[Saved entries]
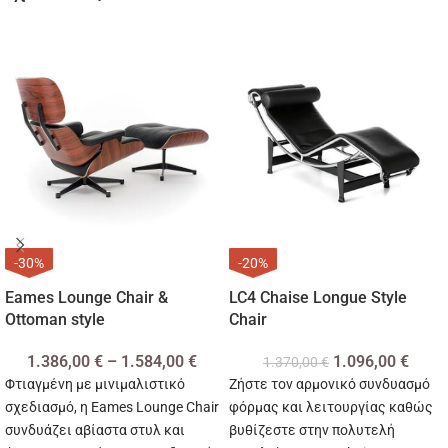
-30%
-20%
Eames Lounge Chair &
LC4 Chaise Longue Style
Ottoman style
Chair
1.386,00
€
–
1.584,00
€
1.096,00
€
1.370,00
€
Φτιαγμένη με μινιμαλιστικό
Ζήστε τον αρμονικό συνδυασμό
σχεδιασμό, η Eames Lounge Chair
φόρμας και λειτουργίας καθώς
συνδυάζει αβίαστα στυλ και
βυθίζεστε στην πολυτελή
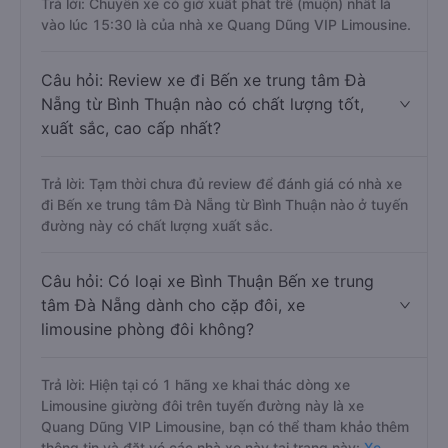
Trả lời: Chuyến xe có giờ xuất phát trễ (muộn) nhất là
vào lúc 15:30 là của nhà xe Quang Dũng VIP Limousine.
Câu hỏi: Review xe đi Bến xe trung tâm Đà
Nẵng từ Bình Thuận nào có chất lượng tốt,
xuất sắc, cao cấp nhất?
Trả lời: Tạm thời chưa đủ review để đánh giá có nhà xe
đi Bến xe trung tâm Đà Nẵng từ Bình Thuận nào ở tuyến
đường này có chất lượng xuất sắc.
Câu hỏi: Có loại xe Bình Thuận Bến xe trung
tâm Đà Nẵng dành cho cặp đôi, xe
limousine phòng đôi không?
Trả lời: Hiện tại có 1 hãng xe khai thác dòng xe
Limousine giường đôi trên tuyến đường này là xe
Quang Dũng VIP Limousine, bạn có thể tham khảo thêm
thông tin và đặt vé các nhà xe này tại trang này:
Xe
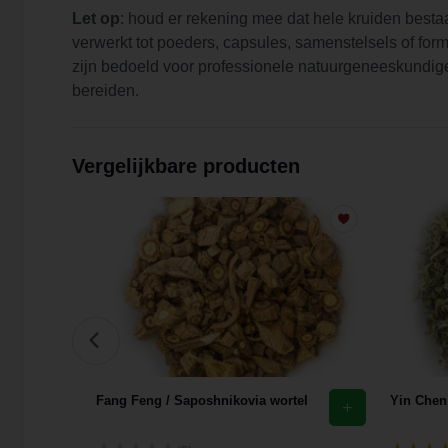
Let op
: houd er rekening mee dat hele kruiden bestaan
verwerkt tot poeders, capsules, samenstelsels of fo
zijn bedoeld voor professionele natuurgeneeskundige
bereiden.
Vergelijkbare producten
eden
Fang Feng / Saposhnikovia wortel
Yin Chen 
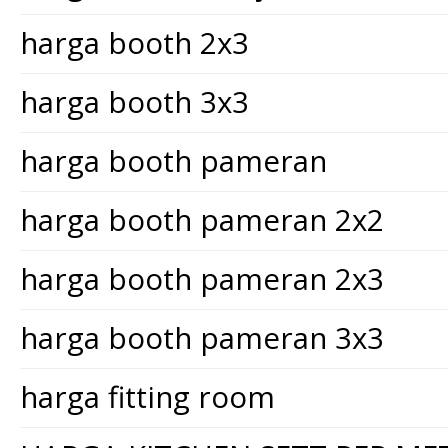
harga booth 2x3
harga booth 3x3
harga booth pameran
harga booth pameran 2x2
harga booth pameran 2x3
harga booth pameran 3x3
harga fitting room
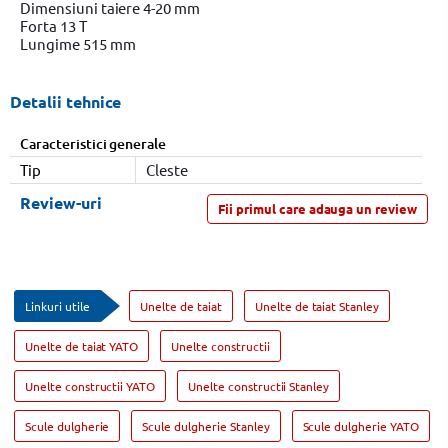
Dimensiuni taiere 4-20 mm
Forta 13 T
Lungime 515 mm
Detalii tehnice
Caracteristici generale
Tip
Cleste
Review-uri
Fii primul care adauga un review
Linkuri utile
Unelte de taiat
Unelte de taiat Stanley
Unelte de taiat YATO
Unelte constructii
Unelte constructii YATO
Unelte constructii Stanley
Scule dulgherie
Scule dulgherie Stanley
Scule dulgherie YATO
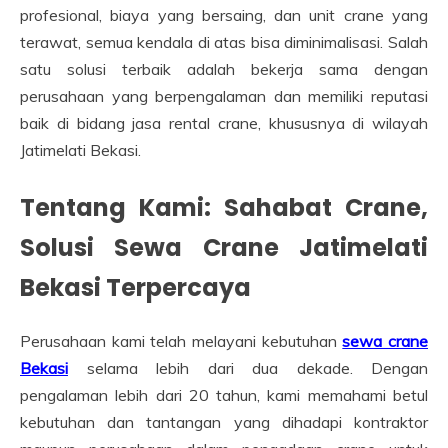
profesional, biaya yang bersaing, dan unit crane yang
terawat, semua kendala di atas bisa diminimalisasi. Salah
satu solusi terbaik adalah bekerja sama dengan
perusahaan yang berpengalaman dan memiliki reputasi
baik di bidang jasa rental crane, khususnya di wilayah
Jatimelati Bekasi.
Tentang Kami: Sahabat Crane,
Solusi Sewa Crane Jatimelati
Bekasi Terpercaya
Perusahaan kami telah melayani kebutuhan
sewa crane
Bekasi
selama lebih dari dua dekade. Dengan
pengalaman lebih dari 20 tahun, kami memahami betul
kebutuhan dan tantangan yang dihadapi kontraktor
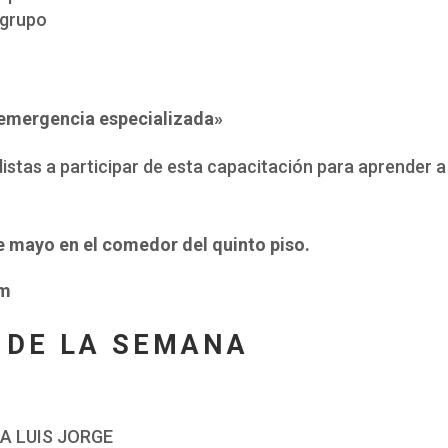
 grupo
 emergencia especializada»
distas a participar de esta capacitación para aprender a
de mayo en el comedor del quinto piso.
pm
 DE LA SEMANA
A LUIS JORGE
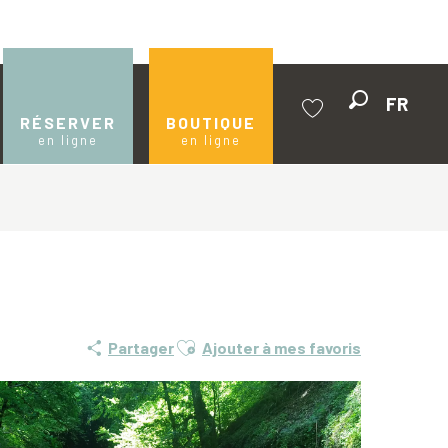
FR
Recherche
RÉSERVER
BOUTIQUE
en ligne
en ligne
Voir les favoris
Ajouter aux favoris
Partager
Ajouter à mes favoris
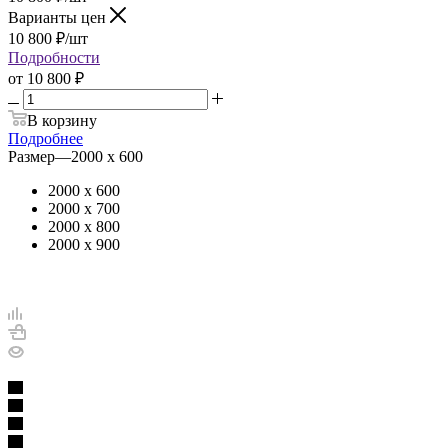
Варианты цен
10 800
₽
/шт
Подробности
от
10 800 ₽
В корзину
Подробнее
Размер
—
2000 х 600
2000 х 600
2000 х 700
2000 х 800
2000 х 900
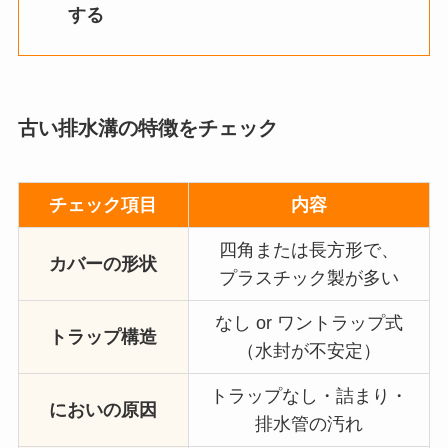
する
古い排水溝の特徴をチェック
チェック項目
内容
四角または長方形で、
カバーの形状
プラスチック製が多い
なし or ワントラップ式
トラップ構造
（水封が不安定）
トラップなし・詰まり・
においの原因
排水管の汚れ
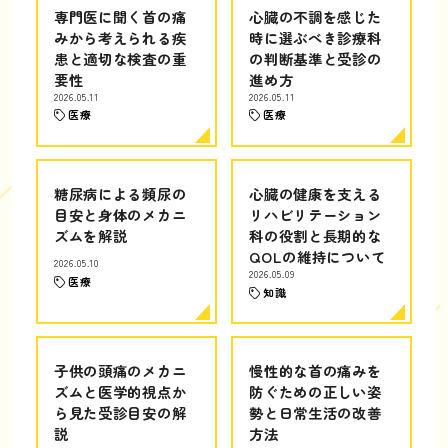
専門医に聞く首の痛
心臓の不調を感じた
みから考えられる疾
時に選ぶべき診療科
患と適切な検査の重
の判断基準と受診の
要性
進め方
2026.05.11
2026.05.11
医療
医療
糖尿病による頻尿の
心臓の健康を支える
目安と身体のメカニ
リハビリテーション
ズムを解説
科の役割と長期的な
QOLの維持について
2026.05.10
2026.05.09
医療
知識
子供の頭痛のメカニ
慢性的な首の痛みを
ズムと医学的視点か
防ぐための正しい姿
ら見た受診目安の解
勢と日常生活の改善
説
方法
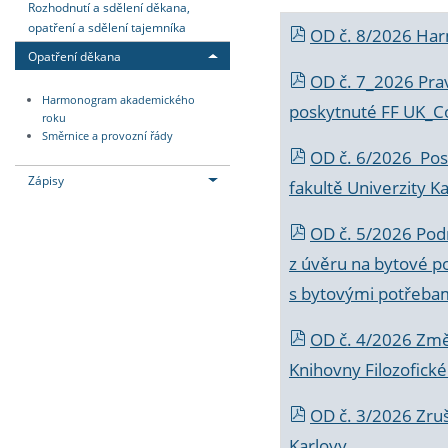
Rozhodnutí a sdělení děkana,
opatření a sdělení tajemníka
OD č. 8/2026 Ha
Opatření děkana
OD č. 7_2026 Prav
Harmonogram akademického
poskytnuté FF UK_C
roku
Směrnice a provozní řády
OD č. 6/2026 Posk
Zápisy
fakultě Univerzity K
OD č. 5/2026 Podr
z úvěru na bytové po
s bytovými potřebam
OD č. 4/2026 Změ
Knihovny Filozofické
OD č. 3/2026 Zruš
Karlovy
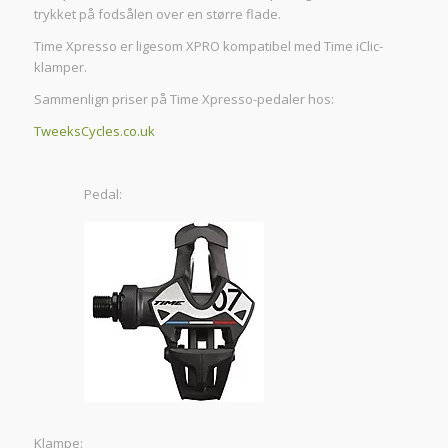
trykket på fodsålen over en større flade.
Time Xpresso er ligesom XPRO kompatibel med Time iClic-
klamper.
Sammenlign priser på Time Xpresso-pedaler hos:
TweeksCycles.co.uk
Pedal:
Klampe:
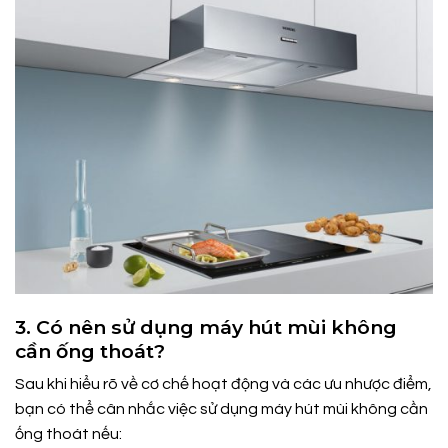
3. Có nên sử dụng máy hút mùi không
cần ống thoát?
Sau khi hiểu rõ về cơ chế hoạt động và các ưu nhược điểm,
bạn có thể cân nhắc việc sử dụng máy hút mùi không cần
ống thoát nếu:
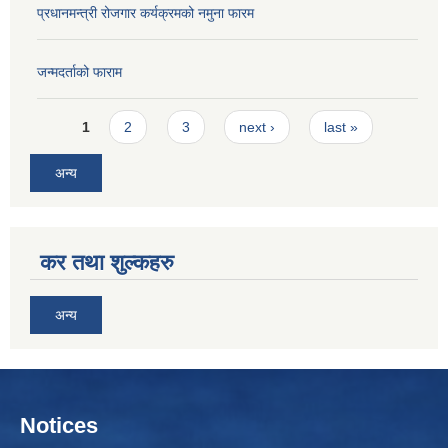
प्रधानमन्त्री रोजगार कर्यक्रमको नमुना फारम
जन्मदर्ताको फाराम
Pages
1
2
3
next ›
last »
अन्य
कर तथा शुल्कहरु
अन्य
Notices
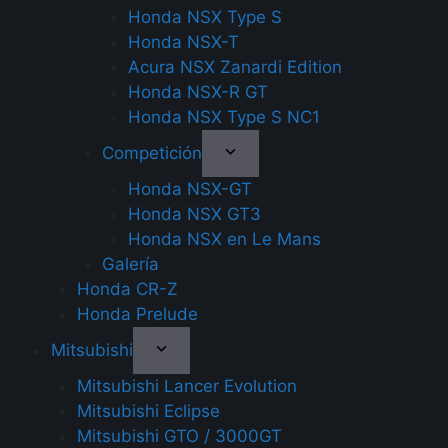
Honda NSX Type S
Honda NSX-T
Acura NSX Zanardi Edition
Honda NSX-R GT
Honda NSX Type S NC1
Competición
Honda NSX-GT
Honda NSX GT3
Honda NSX en Le Mans
Galería
Honda CR-Z
Honda Prelude
Mitsubishi
Mitsubishi Lancer Evolution
Mitsubishi Eclipse
Mitsubishi GTO / 3000GT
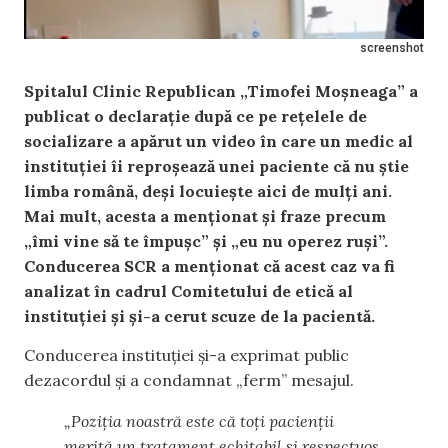
screenshot
Spitalul Clinic Republican „Timofei Moșneaga” a
publicat o declarație după ce pe rețelele de
socializare a apărut un video în care un medic al
instituției îi reproșează unei paciente că nu știe
limba română, deși locuiește aici de mulți ani.
Mai mult, acesta a menționat și fraze precum
„îmi vine să te împușc” și „eu nu operez ruși”.
Conducerea SCR a menționat că acest caz va fi
analizat în cadrul Comitetului de etică al
instituției și și-a cerut scuze de la pacientă.
Conducerea instituției și-a exprimat public
dezacordul și a condamnat „ferm” mesajul.
„Poziția noastră este că toți pacienții
merită un tratament echitabil și respectuos,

> Prompt
Count the lines of the records that contain the string "yang", treating uppercase and lowercase as different. Reply with the number alone.

> Task result
3